(Dataset records)

•••••

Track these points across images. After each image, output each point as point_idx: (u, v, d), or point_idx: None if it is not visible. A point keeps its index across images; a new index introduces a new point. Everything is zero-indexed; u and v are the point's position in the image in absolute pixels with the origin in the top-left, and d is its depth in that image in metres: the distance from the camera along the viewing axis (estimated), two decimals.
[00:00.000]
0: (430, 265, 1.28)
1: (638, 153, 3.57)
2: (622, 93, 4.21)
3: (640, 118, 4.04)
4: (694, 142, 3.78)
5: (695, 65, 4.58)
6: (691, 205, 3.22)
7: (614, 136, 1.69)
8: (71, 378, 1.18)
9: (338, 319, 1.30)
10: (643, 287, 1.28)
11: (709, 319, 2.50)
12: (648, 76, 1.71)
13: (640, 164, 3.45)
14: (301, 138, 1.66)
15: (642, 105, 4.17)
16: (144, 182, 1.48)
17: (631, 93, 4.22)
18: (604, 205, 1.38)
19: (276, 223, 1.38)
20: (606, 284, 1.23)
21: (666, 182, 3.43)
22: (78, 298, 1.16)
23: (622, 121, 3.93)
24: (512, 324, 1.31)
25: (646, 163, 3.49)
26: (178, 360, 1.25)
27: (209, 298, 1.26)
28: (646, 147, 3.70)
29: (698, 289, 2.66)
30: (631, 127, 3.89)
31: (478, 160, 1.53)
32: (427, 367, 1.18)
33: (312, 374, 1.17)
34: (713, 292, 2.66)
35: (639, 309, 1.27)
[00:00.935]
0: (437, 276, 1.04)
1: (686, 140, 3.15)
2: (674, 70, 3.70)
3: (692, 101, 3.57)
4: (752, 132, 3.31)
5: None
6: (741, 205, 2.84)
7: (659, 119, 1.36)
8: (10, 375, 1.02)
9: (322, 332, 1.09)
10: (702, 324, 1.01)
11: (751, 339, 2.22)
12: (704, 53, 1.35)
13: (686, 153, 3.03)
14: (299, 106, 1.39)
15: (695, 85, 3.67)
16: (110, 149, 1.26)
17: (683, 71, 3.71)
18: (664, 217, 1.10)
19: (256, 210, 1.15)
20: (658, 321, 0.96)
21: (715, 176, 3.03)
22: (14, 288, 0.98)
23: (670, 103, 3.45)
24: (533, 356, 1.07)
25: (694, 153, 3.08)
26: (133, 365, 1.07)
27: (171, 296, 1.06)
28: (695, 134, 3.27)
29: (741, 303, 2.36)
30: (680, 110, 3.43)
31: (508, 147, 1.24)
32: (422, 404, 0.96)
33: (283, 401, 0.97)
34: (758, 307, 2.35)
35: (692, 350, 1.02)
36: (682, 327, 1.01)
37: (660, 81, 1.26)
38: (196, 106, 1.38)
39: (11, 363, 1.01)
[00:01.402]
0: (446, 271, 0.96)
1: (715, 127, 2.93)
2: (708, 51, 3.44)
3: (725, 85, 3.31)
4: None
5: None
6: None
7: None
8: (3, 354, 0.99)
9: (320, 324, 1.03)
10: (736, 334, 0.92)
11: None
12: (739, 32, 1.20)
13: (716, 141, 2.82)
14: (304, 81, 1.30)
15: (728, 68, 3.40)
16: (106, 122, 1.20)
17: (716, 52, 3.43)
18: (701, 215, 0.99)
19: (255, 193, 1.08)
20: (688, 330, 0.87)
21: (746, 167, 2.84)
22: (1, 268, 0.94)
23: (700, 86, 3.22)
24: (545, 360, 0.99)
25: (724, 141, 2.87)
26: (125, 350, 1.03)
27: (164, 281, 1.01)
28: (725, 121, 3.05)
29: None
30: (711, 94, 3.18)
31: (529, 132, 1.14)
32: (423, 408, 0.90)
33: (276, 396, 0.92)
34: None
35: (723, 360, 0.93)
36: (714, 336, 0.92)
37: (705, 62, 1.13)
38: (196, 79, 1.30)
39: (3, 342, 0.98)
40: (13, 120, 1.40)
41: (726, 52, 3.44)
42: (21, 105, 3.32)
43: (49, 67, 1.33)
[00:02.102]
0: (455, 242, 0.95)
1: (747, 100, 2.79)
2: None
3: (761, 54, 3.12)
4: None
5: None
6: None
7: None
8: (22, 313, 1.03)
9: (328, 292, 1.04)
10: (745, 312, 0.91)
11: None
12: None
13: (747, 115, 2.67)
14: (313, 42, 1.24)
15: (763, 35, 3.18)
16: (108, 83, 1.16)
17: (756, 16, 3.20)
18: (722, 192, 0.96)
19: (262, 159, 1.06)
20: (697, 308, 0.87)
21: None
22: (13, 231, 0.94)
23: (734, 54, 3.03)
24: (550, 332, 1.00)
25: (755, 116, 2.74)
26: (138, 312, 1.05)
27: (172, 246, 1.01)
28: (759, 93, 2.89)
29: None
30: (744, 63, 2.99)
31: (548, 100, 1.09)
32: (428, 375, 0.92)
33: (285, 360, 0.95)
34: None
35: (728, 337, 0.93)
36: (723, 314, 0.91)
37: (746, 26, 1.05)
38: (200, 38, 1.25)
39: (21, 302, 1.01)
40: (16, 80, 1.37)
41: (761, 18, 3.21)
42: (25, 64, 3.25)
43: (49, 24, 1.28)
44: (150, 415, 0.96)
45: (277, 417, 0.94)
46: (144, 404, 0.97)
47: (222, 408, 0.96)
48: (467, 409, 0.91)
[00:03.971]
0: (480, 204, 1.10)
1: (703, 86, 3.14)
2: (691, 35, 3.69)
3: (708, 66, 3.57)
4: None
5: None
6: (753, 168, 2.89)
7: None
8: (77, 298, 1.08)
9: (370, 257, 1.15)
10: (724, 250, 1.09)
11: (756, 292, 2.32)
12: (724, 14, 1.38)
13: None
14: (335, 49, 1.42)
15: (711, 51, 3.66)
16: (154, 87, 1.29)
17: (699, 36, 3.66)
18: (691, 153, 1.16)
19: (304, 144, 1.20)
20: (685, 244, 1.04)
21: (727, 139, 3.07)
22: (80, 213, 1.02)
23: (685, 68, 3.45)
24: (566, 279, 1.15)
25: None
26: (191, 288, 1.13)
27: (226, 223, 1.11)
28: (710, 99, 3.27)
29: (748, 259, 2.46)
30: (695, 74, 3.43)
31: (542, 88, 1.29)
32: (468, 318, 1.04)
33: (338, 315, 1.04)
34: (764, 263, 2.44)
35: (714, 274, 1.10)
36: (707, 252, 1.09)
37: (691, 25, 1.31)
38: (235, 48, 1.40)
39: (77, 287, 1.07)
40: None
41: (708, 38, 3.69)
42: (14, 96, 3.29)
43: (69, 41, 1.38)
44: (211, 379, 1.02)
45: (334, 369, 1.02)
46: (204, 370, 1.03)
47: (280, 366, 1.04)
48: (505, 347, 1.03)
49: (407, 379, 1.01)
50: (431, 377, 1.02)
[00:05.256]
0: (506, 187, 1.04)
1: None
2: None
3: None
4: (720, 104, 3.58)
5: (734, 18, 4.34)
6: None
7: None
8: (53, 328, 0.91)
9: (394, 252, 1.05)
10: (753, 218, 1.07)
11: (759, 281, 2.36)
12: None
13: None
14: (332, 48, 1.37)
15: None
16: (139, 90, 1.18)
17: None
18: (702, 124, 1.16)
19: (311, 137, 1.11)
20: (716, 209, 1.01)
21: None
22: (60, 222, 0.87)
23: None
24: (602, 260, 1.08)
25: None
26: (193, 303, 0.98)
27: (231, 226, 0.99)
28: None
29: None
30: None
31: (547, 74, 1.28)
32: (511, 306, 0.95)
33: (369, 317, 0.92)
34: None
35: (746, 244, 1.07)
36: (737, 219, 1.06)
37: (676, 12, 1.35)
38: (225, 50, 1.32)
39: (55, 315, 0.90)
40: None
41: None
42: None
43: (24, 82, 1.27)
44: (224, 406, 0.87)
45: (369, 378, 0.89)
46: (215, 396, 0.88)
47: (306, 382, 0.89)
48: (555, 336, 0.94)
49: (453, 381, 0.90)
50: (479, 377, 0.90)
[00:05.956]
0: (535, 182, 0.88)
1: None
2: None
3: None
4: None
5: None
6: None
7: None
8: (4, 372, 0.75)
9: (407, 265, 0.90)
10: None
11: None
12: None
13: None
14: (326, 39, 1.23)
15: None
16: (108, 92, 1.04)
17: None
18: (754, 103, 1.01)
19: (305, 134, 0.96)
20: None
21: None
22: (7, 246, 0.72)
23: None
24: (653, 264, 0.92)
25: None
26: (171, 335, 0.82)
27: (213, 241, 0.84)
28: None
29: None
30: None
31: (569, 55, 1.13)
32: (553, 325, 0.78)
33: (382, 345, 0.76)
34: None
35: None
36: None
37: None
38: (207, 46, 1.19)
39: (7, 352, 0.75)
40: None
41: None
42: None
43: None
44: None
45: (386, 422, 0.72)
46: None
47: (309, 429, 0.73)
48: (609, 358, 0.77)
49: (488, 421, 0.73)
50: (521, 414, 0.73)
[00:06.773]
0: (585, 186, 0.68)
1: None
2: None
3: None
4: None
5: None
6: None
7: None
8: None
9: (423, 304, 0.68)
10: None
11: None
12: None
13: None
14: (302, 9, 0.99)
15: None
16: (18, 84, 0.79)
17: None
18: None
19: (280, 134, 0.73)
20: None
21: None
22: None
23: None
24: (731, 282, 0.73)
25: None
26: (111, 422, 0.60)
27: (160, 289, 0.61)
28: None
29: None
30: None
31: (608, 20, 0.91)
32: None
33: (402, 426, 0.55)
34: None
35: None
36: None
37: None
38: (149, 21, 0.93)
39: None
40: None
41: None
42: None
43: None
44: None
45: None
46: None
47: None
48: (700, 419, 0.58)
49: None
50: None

•••••

• Work item: Only one stretch of the records above is wanted: the lines between the one holding "18: (604, 205, 1.38)" and the one holding "35: (639, 309, 1.27)", inclusive, reproduced exactly.

• Completed task:
18: (604, 205, 1.38)
19: (276, 223, 1.38)
20: (606, 284, 1.23)
21: (666, 182, 3.43)
22: (78, 298, 1.16)
23: (622, 121, 3.93)
24: (512, 324, 1.31)
25: (646, 163, 3.49)
26: (178, 360, 1.25)
27: (209, 298, 1.26)
28: (646, 147, 3.70)
29: (698, 289, 2.66)
30: (631, 127, 3.89)
31: (478, 160, 1.53)
32: (427, 367, 1.18)
33: (312, 374, 1.17)
34: (713, 292, 2.66)
35: (639, 309, 1.27)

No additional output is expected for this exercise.